Even a moment’s thought enables most anyone to conclude that when you are dealing with crime and trash, neither will go away just because the perpetrators have been forced to relocate. Modesto officials seem to think the leaf blower approach to homelessness will end the problem when in fact all it does it spread it around.

Homeless dog
Homeless Dog

Rousting the homeless isn’t just ineffective, it’s also cruel. A large percentage of homeless people are mentally ill. Others are physically disabled. Harassing them instead of helping them violates every humane standard of Western civilization.

Some will say that most homeless people have brought their problems on themselves through drug use. There’s no question that drug use is rampant among the homeless population, but now that addiction has become a growing epidemic in the white middle class, it’s no longer viewed as a moral failing; instead, it’s finally being seen as a health problem resulting from despair, lack of opportunity, easy access to legal prescription drugs, and a host of other causal factors.

So if Modesto does indeed feature a disproportionate number of generous and compassionate residents, why do we persist in cruelty toward people in need? The answer is simple: We no longer hold government accountable. Our politicians have managed to avoid the problems of homelessness by looking the other way while sick and disabled people with nowhere to go are chased from place to place by police officers who would much rather be chasing dangerous criminals than illegal campers.

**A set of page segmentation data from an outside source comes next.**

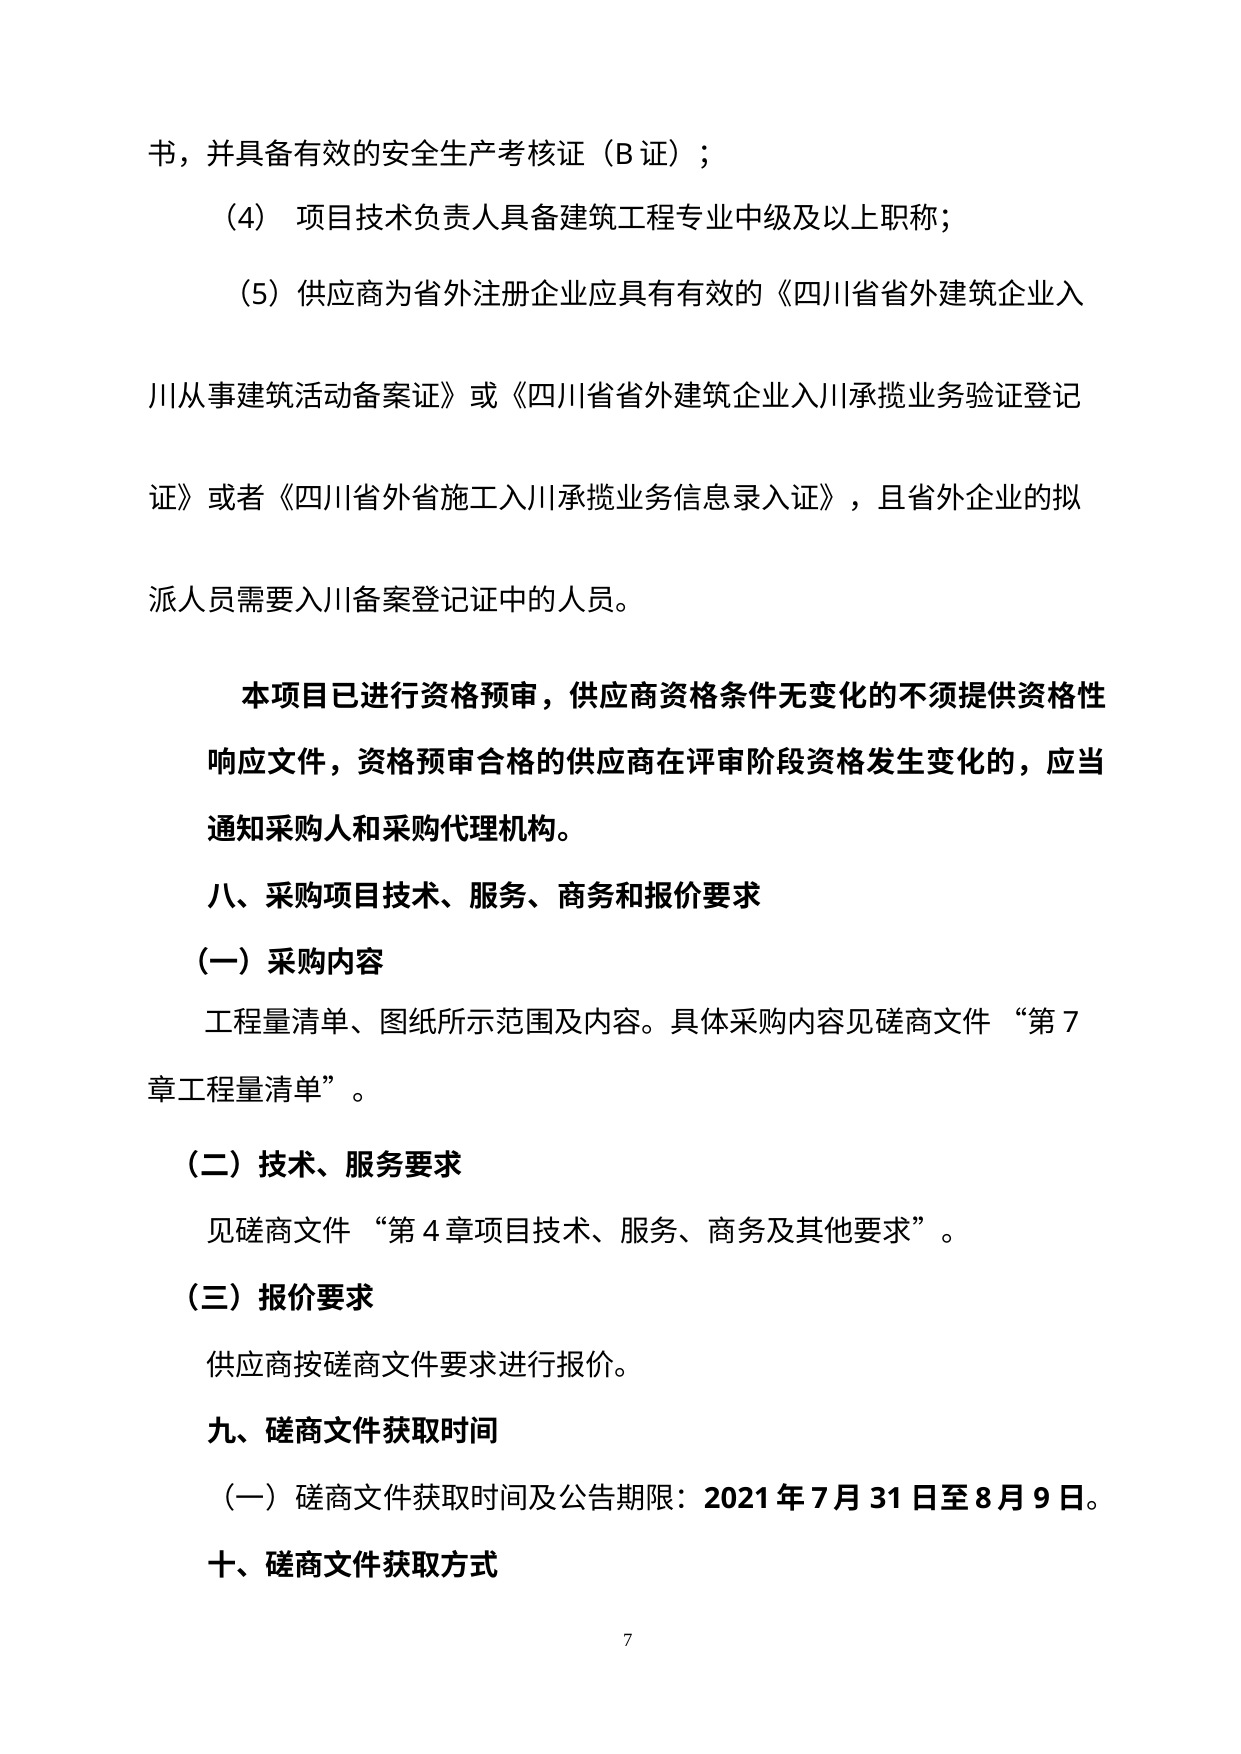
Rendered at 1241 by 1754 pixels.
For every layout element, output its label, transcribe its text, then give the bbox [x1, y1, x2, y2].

text （一）采购内容 [148, 919, 1107, 986]
text 见磋商文件 “第4章项目技术、服务、商务及其他要求”。 [148, 1188, 1107, 1255]
list （4） 项目技术负责人具备建筑工程专业中级及以上职称； [148, 194, 1107, 237]
text 工程量清单、图纸所示范围及内容。具体采购内容见磋商文件 “第7章工程量清单”。 [148, 986, 1107, 1122]
list （5）供应商为省外注册企业应具有有效的《四川省省外建筑企业入川从事建筑活动备案证》或《四川省省外建筑企业入川承揽业务验证登记证》或者《四川省外省施工入川承揽业务信息录入证》，且省外企业的拟派人员需要入川备案登记证中的人员。 [148, 258, 1107, 632]
list 本项目已进行资格预审，供应商资格条件无变化的不须提供资格性响应文件，资格预审合格的供应商在评审阶段资格发生变化的，应当通知采购人和采购代理机构。 [207, 653, 1107, 853]
list 磋商文件获取方式 [148, 1522, 1107, 1588]
list 磋商文件获取时间 [148, 1388, 1107, 1455]
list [148, 131, 1107, 173]
text （二）技术、服务要求 [148, 1122, 1107, 1188]
text （三）报价要求 [148, 1255, 1107, 1322]
list 磋商文件获取时间及公告期限：2021年7月 31 日至8月 9 日。 [148, 1455, 1107, 1522]
text 供应商按磋商文件要求进行报价。 [148, 1322, 1107, 1388]
list 采购项目技术、服务、商务和报价要求 [148, 853, 1107, 919]
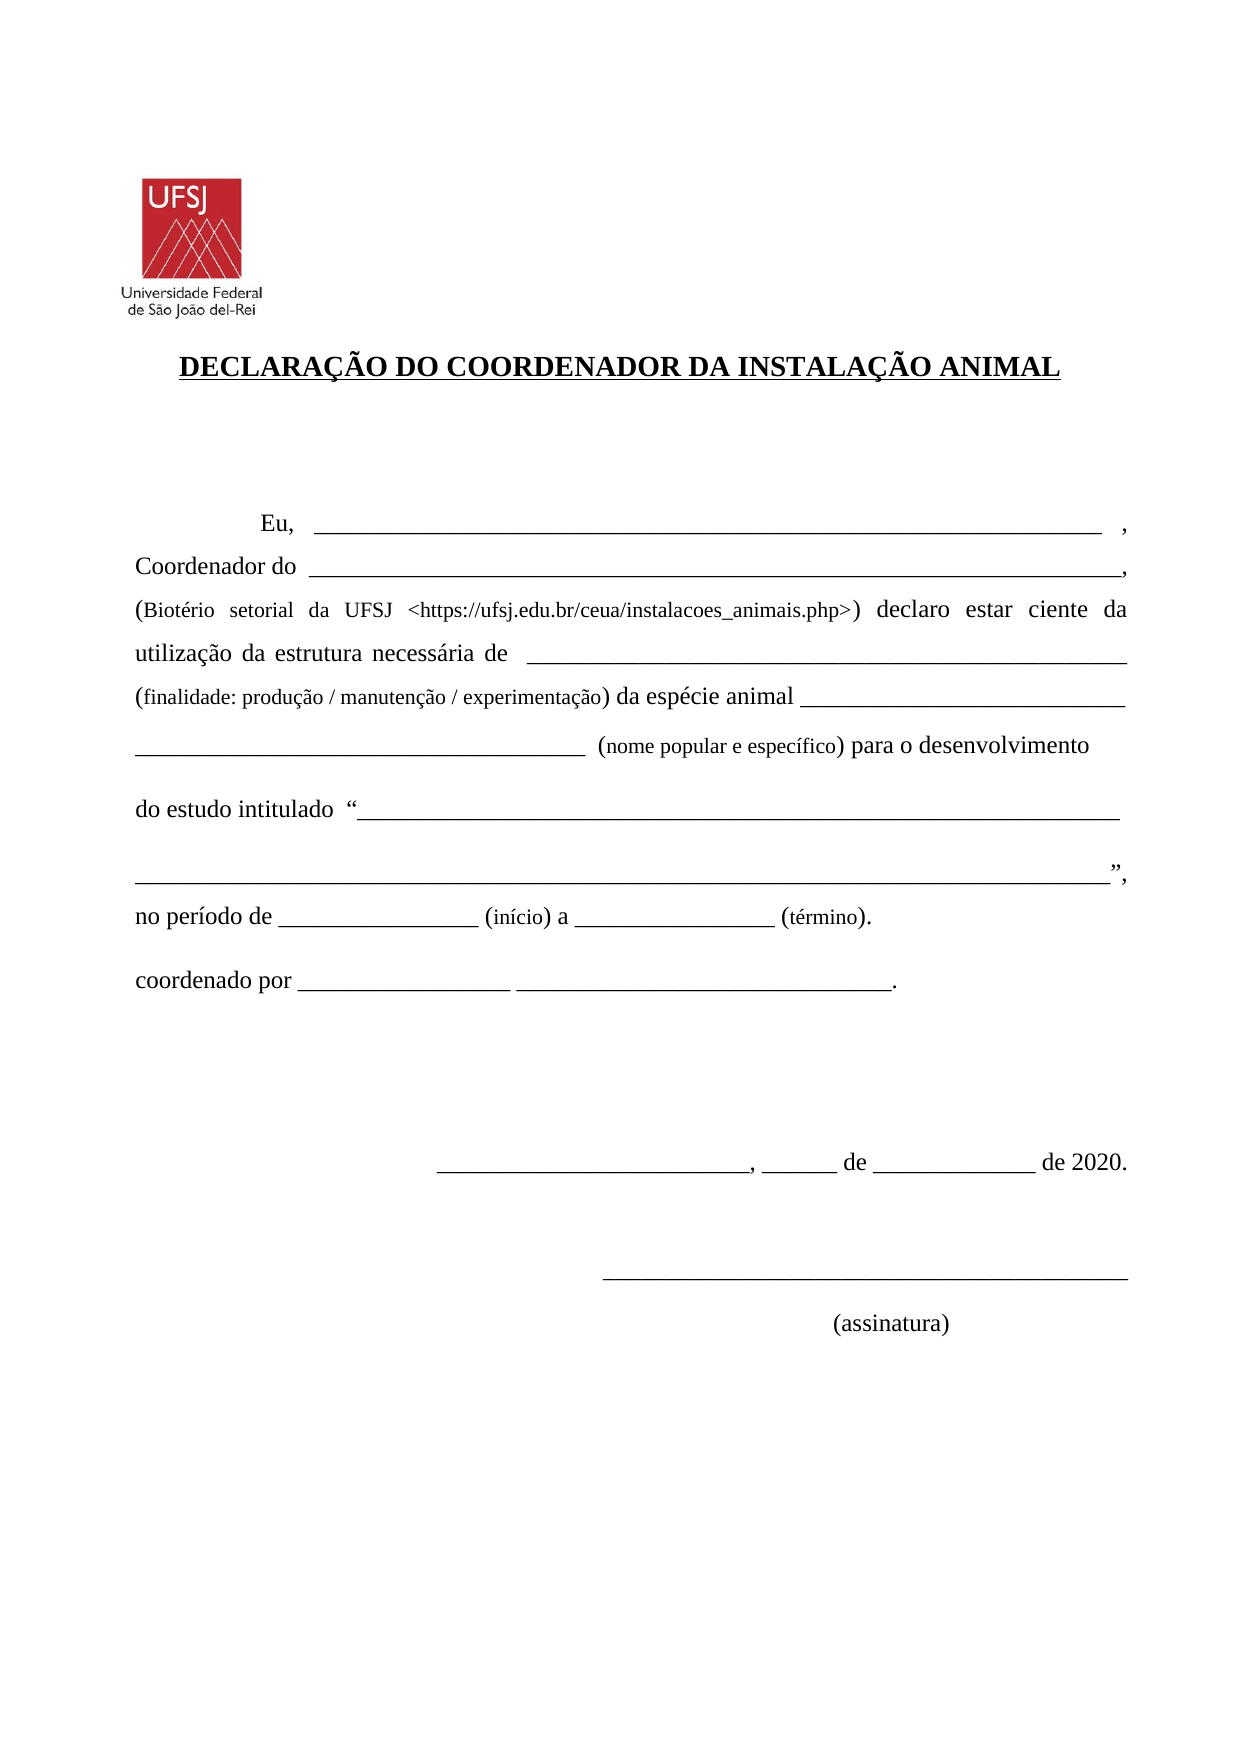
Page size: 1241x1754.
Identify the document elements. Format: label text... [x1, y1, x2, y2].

text ______________________________________________________________________________”, no período de ________________ (início) a ________________ (término). [135, 858, 1128, 930]
text _________________________, ______ de _____________ de 2020. [112, 1147, 1128, 1176]
text DECLARAÇÃO DO COORDENADOR DA INSTALAÇÃO ANIMAL [112, 349, 1128, 383]
text Eu, _______________________________________________________________ , Coordenador do _________________________________________________________________, (Biotério setorial da UFSJ <https://ufsj.edu.br/ceua/instalacoes_animais.php>) declaro estar ciente da utilização da estrutura necessária de ________________________________________________ (finalidade: produção / manutenção / experimentação) da espécie animal __________________________ [135, 508, 1128, 709]
text do estudo intitulado “_____________________________________________________________ [135, 794, 1128, 823]
text ____________________________________ (nome popular e específico) para o desenvolvimento [135, 730, 1128, 759]
text __________________________________________ [112, 1254, 1128, 1283]
picture [112, 175, 267, 321]
text (assinatura) [112, 1308, 1128, 1337]
text coordenado por _________________ ______________________________. [135, 965, 1128, 994]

The remedy is accountability. Every Modesto voter should ask his or her city councilperson to support or oppose rousting the homeless. Voters should also ask the new mayor to take a public stand on homelessness. Modesto has acres of vacant lots and dozens of vacant buildings. If it can afford to house visiting Amgen participants, it can certainly afford portable toilets and space for tents for people in need.

Filed Under: Featured, History Tagged With: Homelessness Modesto

Reader Interactions

Comments

  1. Debra says

    February 14, 2016 at 1:34 am

    Modesto is typically on the top 10 least desirable places to live by Forbes magazine. It is partly due to the visibility of the”vagrants” living on the Tuolumne River in the Park. Most of those vagrants have been living there for years with no interest in recovering from homelessness. I have cleaned up 100’s of discarded drug needles left in that park & watched as the prostitutes turn tricks visible from the road. It is difficult to ignore. I am thrilled with having our parks being used by the people that planned & paid for them. There is a big difference between a vagrant & a homeless person needing & wanting help & support!